Note: You should do this exercise using only features we have discussed so far.

In [36]:
x = boston_price_list
In [37]:
# Solution goes here

Note: This definition of standard deviation is sometimes called the "population standard deviation". You might have seen another definition with $N-1$ in the denominator; that's the "sample standard deviation". We'll use the population standard deviation for now and come back to this issue later.

Absolute and relative differences

In the previous section we computed "absolute" differences in price; that's what you get when you subtract two quantities.

But often when we make this kind of comparison, we are interested in "relative" difference, which are differences expressed as a fraction or percentage of a quantity.

Taking the lobster roll as an example, the absolute difference in price is:

In [38]:
9.99 - 7.5

We can express that difference as a fraction of the London price, like this:

In [39]:
(9.99 - 7.5) / 7.5

Or as a percentage of the London price, like this:

In [40]:
(9.99 - 7.5) / 7.5 * 100

So we might say that the lobster roll is 33% more expensive in Boston.

But putting London in the denominator was an arbitrary choice. We could also compute the difference as a percentage of the Boston price:

In [41]:
(9.99 - 7.5) / 9.99 * 100

If we do that calculation, we might say the lobster roll is 25% cheaper in London.

When you read this kind of comparison, you should make sure you understand which quantity is in the denominator, and you might want to think about why that choice was made.

In this example, if you want to make the difference seem bigger, you might put London prices in the denominator.

Now we can use the arrays to compute all of the relative differences:

In [42]:
absolute_differences = boston_price_array - london_price_array
absolute_differences
In [43]:
relative_differences = absolute_differences / london_price_array
relative_differences
In [44]:
percent_differences = relative_differences * 100
percent_differences

In this example, relative differences are more variable than absolute differences.

We can use np.min and np.max to compute the range of absolute differences:

In [45]:
np.min(absolute_differences), np.max(absolute_differences)

The differences are between 2 dollars and \$3.10.

Task: Copy the section on absolute and relative differences between "When you read" and "in the denominator.", inclusive, substituting "Boston prices" for "London prices".

Data shown:
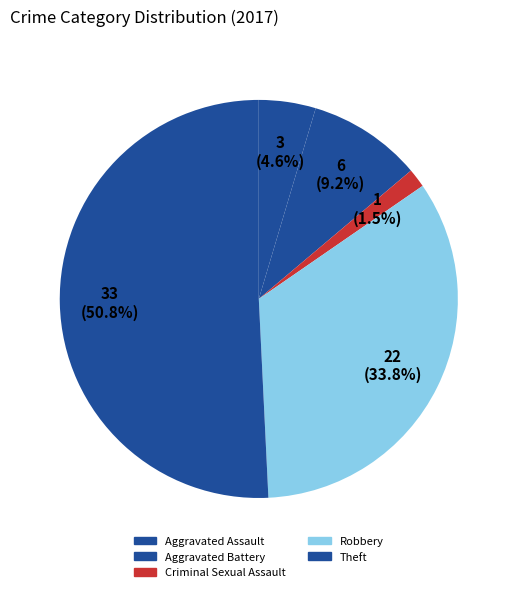

How many segments does this pie chart have?

5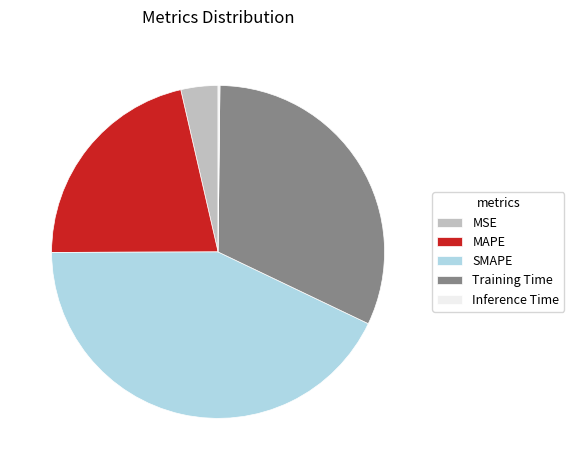

What is the largest slice in the pie chart?

SMAPE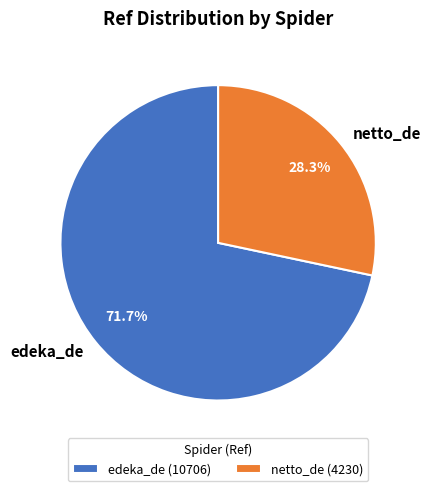

True or false: netto_de accounts for 38% of the total.

False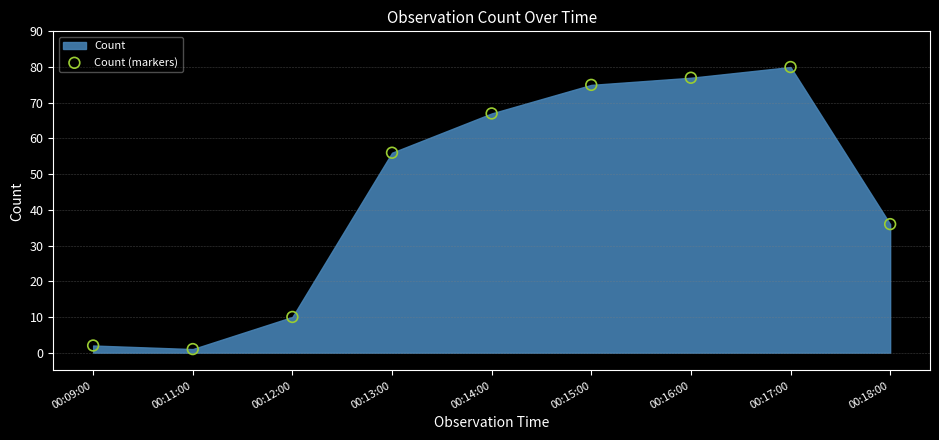

What is the average Y value?

45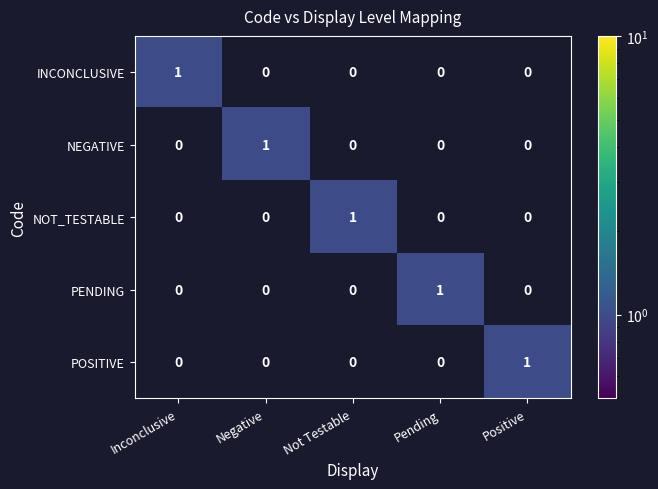

Is it true that PENDING equals 0 at Not Testable?

True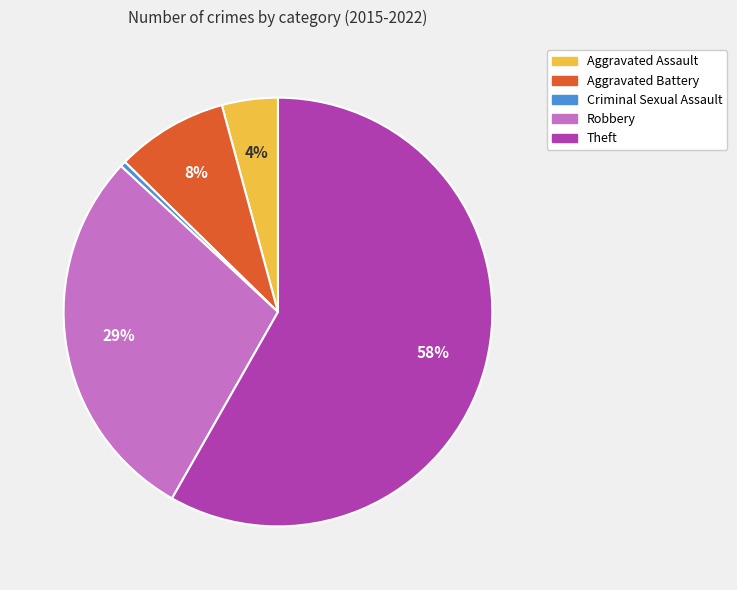

The Theft slice represents 58% of the pie. True or false?

True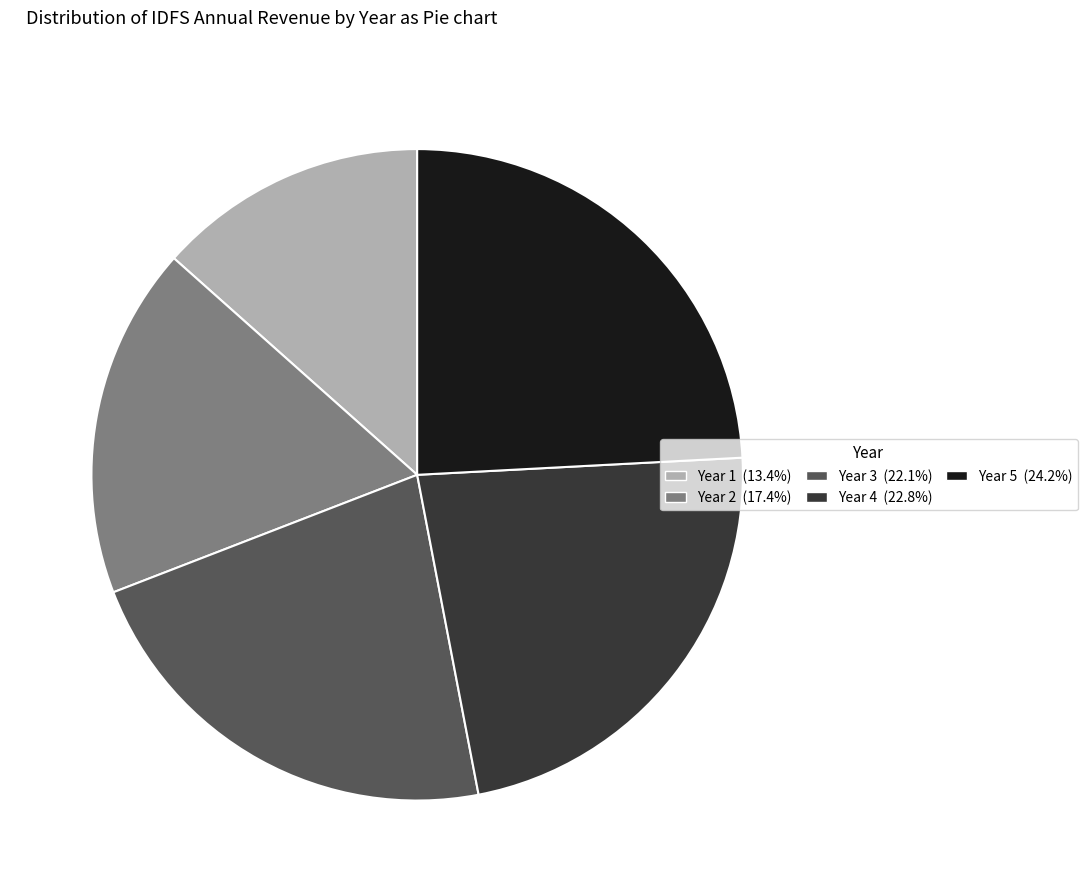

Rank the categories by value from lowest to highest.

Year 1, Year 2, Year 3, Year 4, Year 5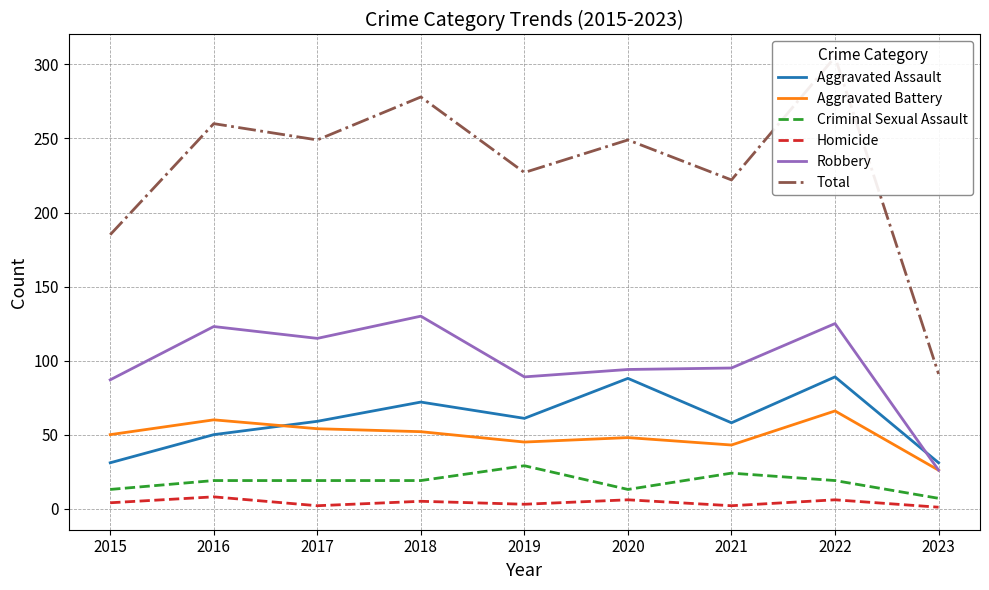

Reading left to right, list all the values displayed in this chart.

Aggravated Assault: 31	50	59	72	61	88	58	89	31
Aggravated Battery: 50	60	54	52	45	48	43	66	26
Criminal Sexual Assault: 13	19	19	19	29	13	24	19	7
Homicide: 4	8	2	5	3	6	2	6	1
Robbery: 87	123	115	130	89	94	95	125	26
Total: 185	260	249	278	227	249	222	305	91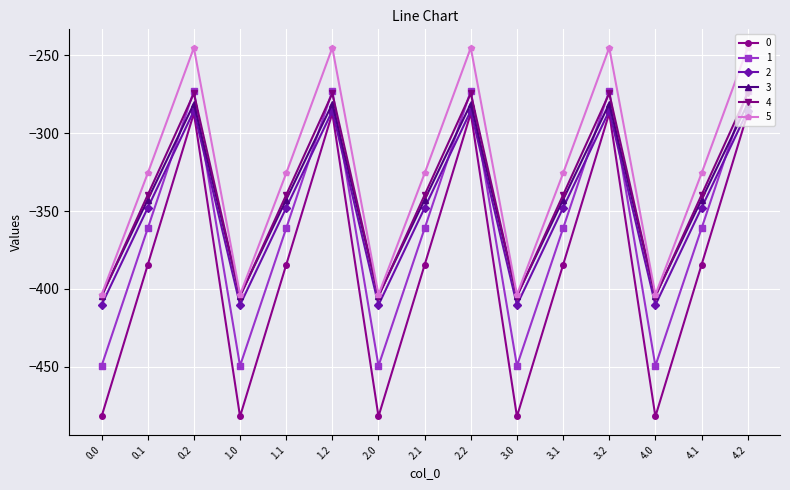

At which category does 5 reach its first local valley?

1.0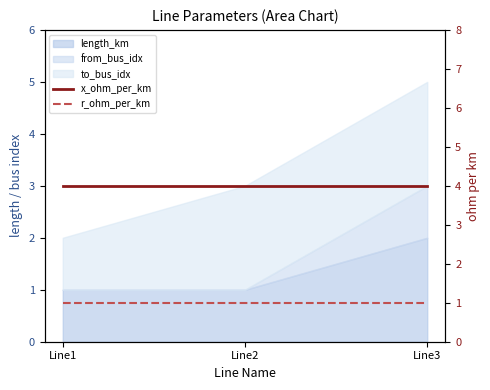

What is the value of the x_ohm_per_km point at the 2nd from the left?

4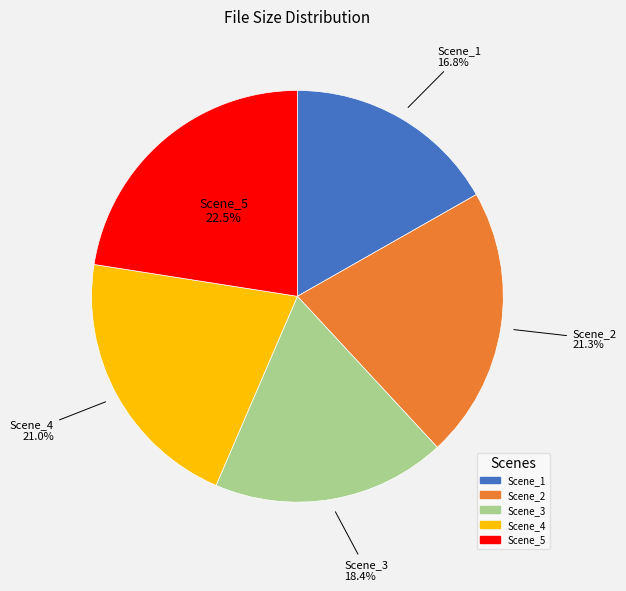

To the nearest percent, what percentage of the pie is Scene_3?

18%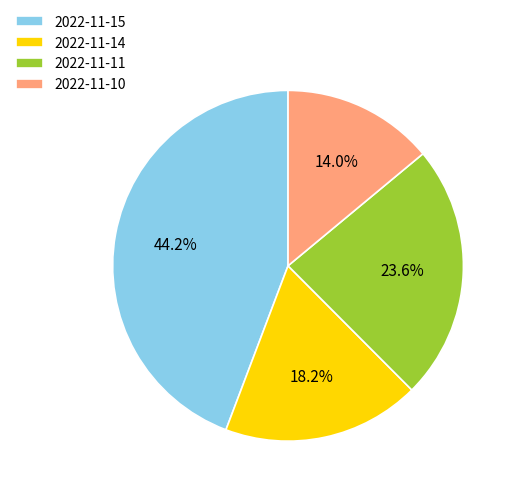

Which slice is the smallest?

2022-11-10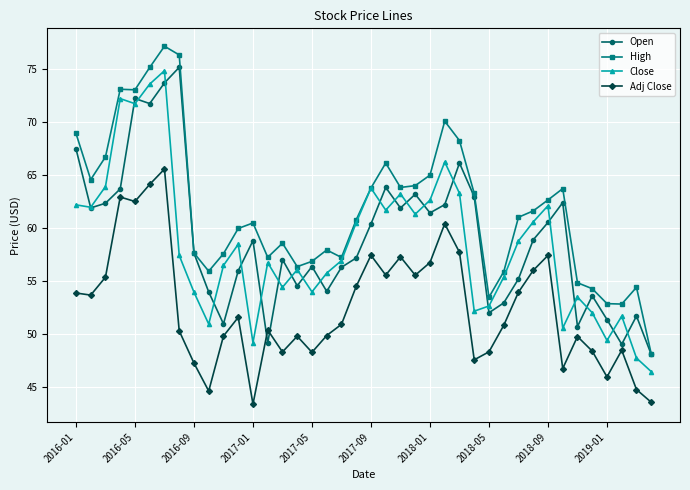

Does the chart display data point markers on the line(s)?

Yes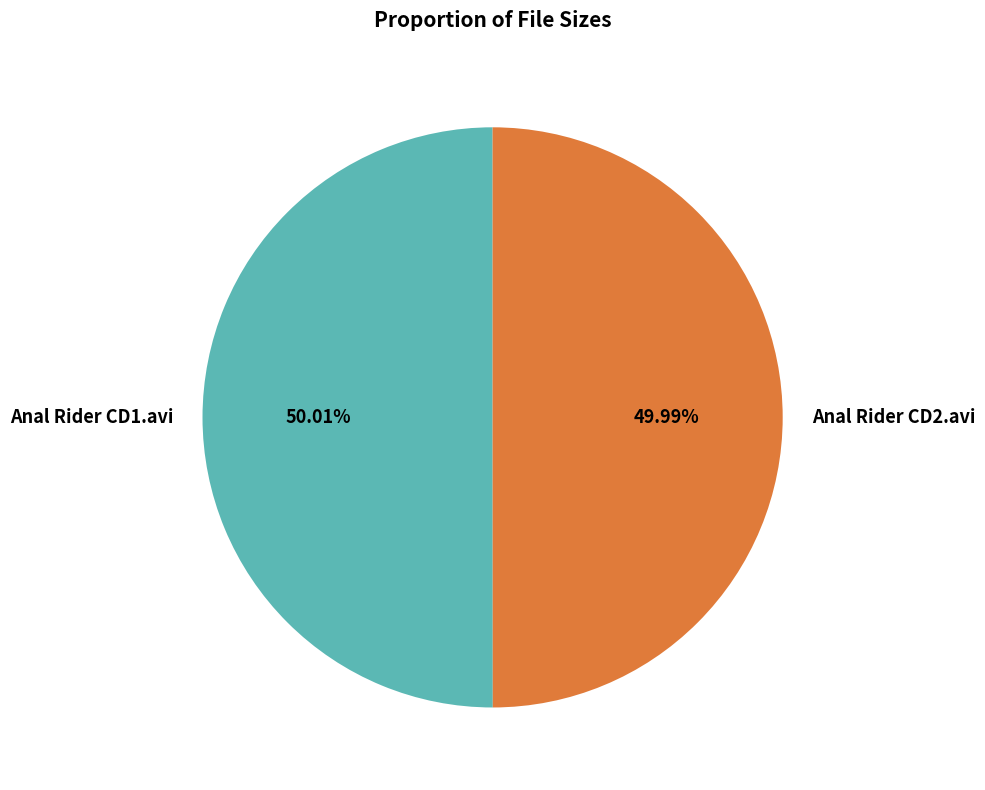

To the nearest percent, what is the combined percentage of Anal Rider CD1.avi and Anal Rider CD2.avi?

100%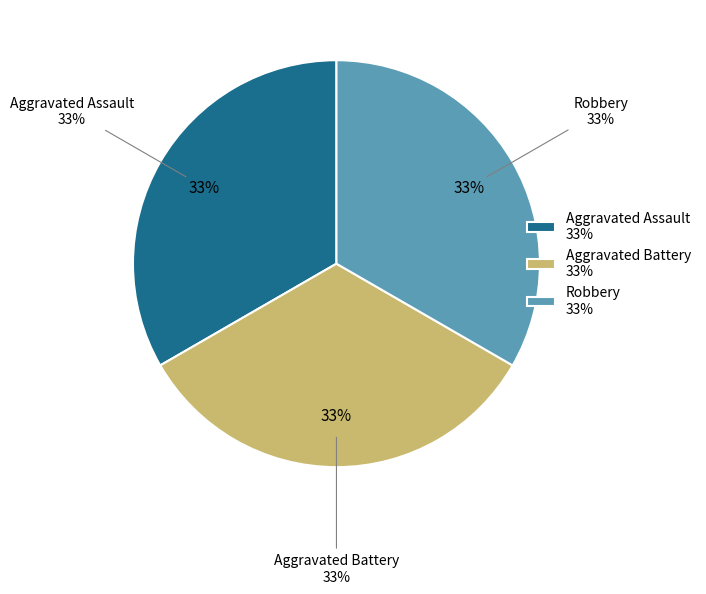

Is Criminal Sexual Assault the majority of the pie?

No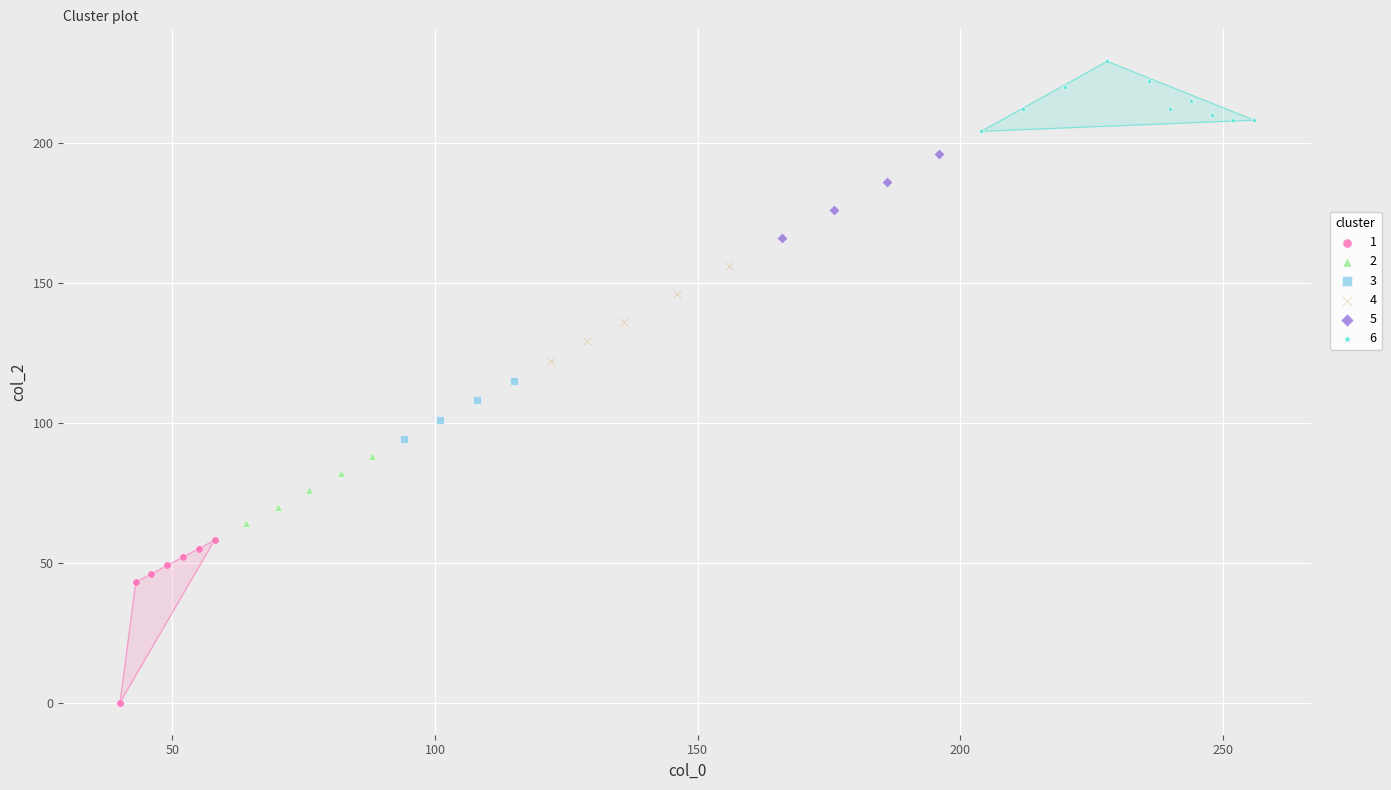

Which series has the widest spread of Y values?

1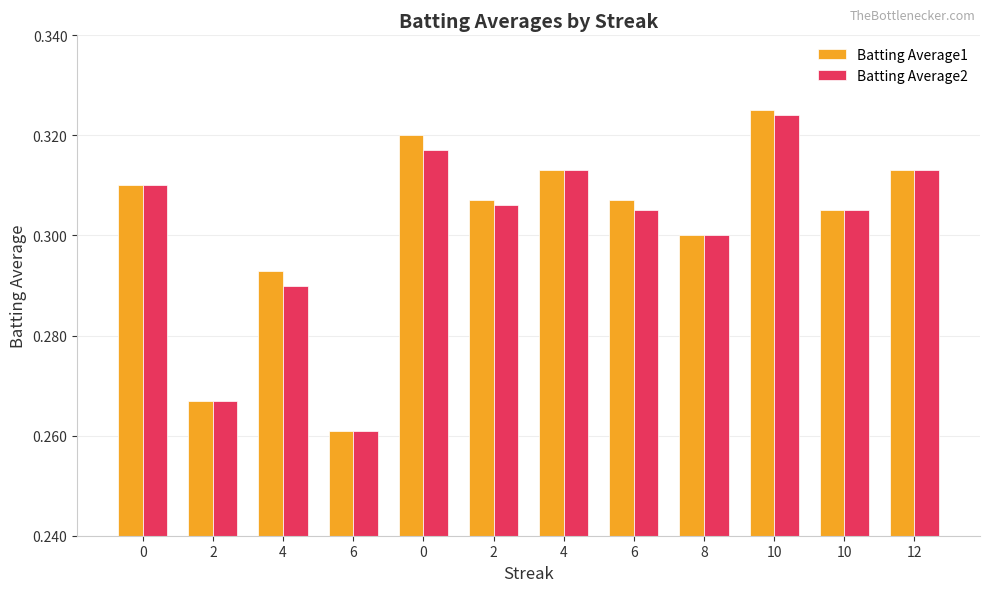

Which has a higher value, 6 or 10?

10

Task solution:
When you read this kind of comparison, you should make sure you understand which quantity is in the denominator, and you might want to think about why that choice was made.

In this example, if you want to make the difference seem bigger, you might put Boston prices in the denominator.